Em Almoçageme

Em Almoçageme
 
Aguarela sobre papel
18 x 22 cm
     A silhueta feminina encostada ao muro que se alonga longitudinalmente no plano do fundo constitui um elemento primordial da composição, tornando-se o seu verdadeiro referente. A posição que a personagem ocupa na economia do quadro força a convergência do olhar que só depois atenta noutros pormenores do espaço envolvente, para se fixar de novo na juvenil figura. Observamos, então, mais detalhadamente a longa mancha branca do vestido, a posição corporal meio inclinada, de rosto apoiado na mão esquerda, numa atitude repousada de quem, descansadamente, deixa o tempo fluir. Contudo a sua expressão fisionómica parece exprimir interesse por algo que se passa fora do nosso campo visual, como se a cena do quadro se prolongasse para lá do muro.

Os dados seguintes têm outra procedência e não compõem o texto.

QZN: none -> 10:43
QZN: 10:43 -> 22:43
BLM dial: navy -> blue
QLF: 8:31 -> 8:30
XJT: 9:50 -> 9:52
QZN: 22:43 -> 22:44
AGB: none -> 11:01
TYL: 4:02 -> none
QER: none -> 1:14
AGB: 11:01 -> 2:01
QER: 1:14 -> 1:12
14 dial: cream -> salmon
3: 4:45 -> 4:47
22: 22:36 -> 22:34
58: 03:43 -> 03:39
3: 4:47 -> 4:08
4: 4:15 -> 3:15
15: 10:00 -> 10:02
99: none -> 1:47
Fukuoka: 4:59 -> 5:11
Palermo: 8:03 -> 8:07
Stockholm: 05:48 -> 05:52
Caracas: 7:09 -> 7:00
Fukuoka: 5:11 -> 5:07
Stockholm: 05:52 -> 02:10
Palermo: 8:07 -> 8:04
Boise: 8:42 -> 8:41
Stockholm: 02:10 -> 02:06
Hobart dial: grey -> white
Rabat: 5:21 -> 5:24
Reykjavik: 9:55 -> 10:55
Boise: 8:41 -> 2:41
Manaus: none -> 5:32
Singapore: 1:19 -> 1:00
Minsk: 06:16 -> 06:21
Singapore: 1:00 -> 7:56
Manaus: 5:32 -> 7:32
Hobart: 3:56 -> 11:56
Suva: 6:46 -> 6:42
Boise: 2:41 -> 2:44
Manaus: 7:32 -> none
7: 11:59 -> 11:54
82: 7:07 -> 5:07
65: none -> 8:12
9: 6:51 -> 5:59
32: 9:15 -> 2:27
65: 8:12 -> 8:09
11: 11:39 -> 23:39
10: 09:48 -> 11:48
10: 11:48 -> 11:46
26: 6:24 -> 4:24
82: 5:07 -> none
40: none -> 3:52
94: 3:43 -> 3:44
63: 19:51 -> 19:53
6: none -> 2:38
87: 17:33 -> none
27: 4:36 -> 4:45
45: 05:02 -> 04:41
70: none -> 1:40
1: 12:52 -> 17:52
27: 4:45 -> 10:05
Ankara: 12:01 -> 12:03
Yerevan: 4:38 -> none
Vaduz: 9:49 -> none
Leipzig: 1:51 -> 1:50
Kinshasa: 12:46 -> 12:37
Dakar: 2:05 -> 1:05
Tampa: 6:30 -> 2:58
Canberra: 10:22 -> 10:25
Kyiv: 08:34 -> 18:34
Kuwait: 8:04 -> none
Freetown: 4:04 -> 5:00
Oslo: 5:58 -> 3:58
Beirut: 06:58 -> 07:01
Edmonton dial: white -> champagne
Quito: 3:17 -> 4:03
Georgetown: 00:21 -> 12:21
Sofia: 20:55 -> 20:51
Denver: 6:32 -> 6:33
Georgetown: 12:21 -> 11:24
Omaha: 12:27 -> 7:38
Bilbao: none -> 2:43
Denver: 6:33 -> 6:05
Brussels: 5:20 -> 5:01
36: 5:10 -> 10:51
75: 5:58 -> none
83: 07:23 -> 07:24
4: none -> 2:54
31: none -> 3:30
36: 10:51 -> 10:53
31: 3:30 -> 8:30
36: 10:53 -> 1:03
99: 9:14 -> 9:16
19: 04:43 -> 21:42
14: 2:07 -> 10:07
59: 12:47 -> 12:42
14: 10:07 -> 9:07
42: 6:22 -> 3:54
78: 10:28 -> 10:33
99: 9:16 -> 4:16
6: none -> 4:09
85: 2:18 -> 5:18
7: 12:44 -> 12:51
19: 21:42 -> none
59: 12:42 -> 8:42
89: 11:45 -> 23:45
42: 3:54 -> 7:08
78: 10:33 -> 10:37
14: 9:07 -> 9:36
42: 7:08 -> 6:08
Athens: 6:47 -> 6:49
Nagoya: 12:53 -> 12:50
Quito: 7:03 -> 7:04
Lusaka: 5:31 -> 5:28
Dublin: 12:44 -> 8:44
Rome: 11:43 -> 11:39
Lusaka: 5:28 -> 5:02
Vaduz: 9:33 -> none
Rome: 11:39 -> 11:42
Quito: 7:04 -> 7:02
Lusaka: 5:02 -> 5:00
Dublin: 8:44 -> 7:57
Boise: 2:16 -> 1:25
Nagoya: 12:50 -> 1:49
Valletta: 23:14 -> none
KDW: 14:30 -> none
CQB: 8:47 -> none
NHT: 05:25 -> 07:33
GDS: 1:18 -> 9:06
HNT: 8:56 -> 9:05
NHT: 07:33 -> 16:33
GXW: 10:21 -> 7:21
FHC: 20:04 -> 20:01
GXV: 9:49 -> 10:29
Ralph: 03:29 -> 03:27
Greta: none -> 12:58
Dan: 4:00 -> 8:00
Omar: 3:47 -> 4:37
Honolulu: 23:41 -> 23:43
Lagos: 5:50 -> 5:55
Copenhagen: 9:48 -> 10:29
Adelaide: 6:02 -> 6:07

     O pintor reproduziu o recanto de um terraço, vislumbrando-se parcialmente a parede de uma casa e parte da janela de guilhotina, sublinhada por uma cercadura de pedra. Os caixilhos brancos emolduram os vidros servindo-lhes de contraste cromático. A pintura que cobre a parede da vivenda revela-se envelhecida pelo tempo; alternam manchas irregulares de vermelho carmesim, com outras tonalidades mais claras por se ter perdido, em certas zonas, a cor inicial, ficando à vista o amarelo esbranquiçado da estrutura primitiva.
     Inequívocos indícios sugerem a proximidade do Outono. Bastas folhas de amarelo acastanhado juncam o solo e, se naquelas que ainda resistem nos troncos do enorme plátano domina o verde original, surgem, esporadicamente, algumas tonalidades amarelo acobreado. Tanto na casa como no terraço e até na árvore o tempo deixou marcas indeléveis. A vetustez daquilo que o homem construiu parece ter encontrado eco no próprio envelhecimento da natureza. E uma luz suave, tamisada pelos ramos da árvore, em contrates de sombra cortada por rápidas manchas de claridade, banha suavemente a intimidade deste espaço fechado, numa envolvência de vaga melancolia. Gera-se uma certa antinomia com a evidente juventude do modelo, numa oposição entre o presente e o passado.
     O artista encontrou cromatismos adequados para caracterizar o ambiente sugerido pela imagem. As lajes do pátio e o muro adquiriram o tom escuro característico das velhas pedras onde por vezes se confundem pinceladas de um tom castanho esverdeado a que branco da roupa e a claridade que emana do céu dão ainda maior relevo.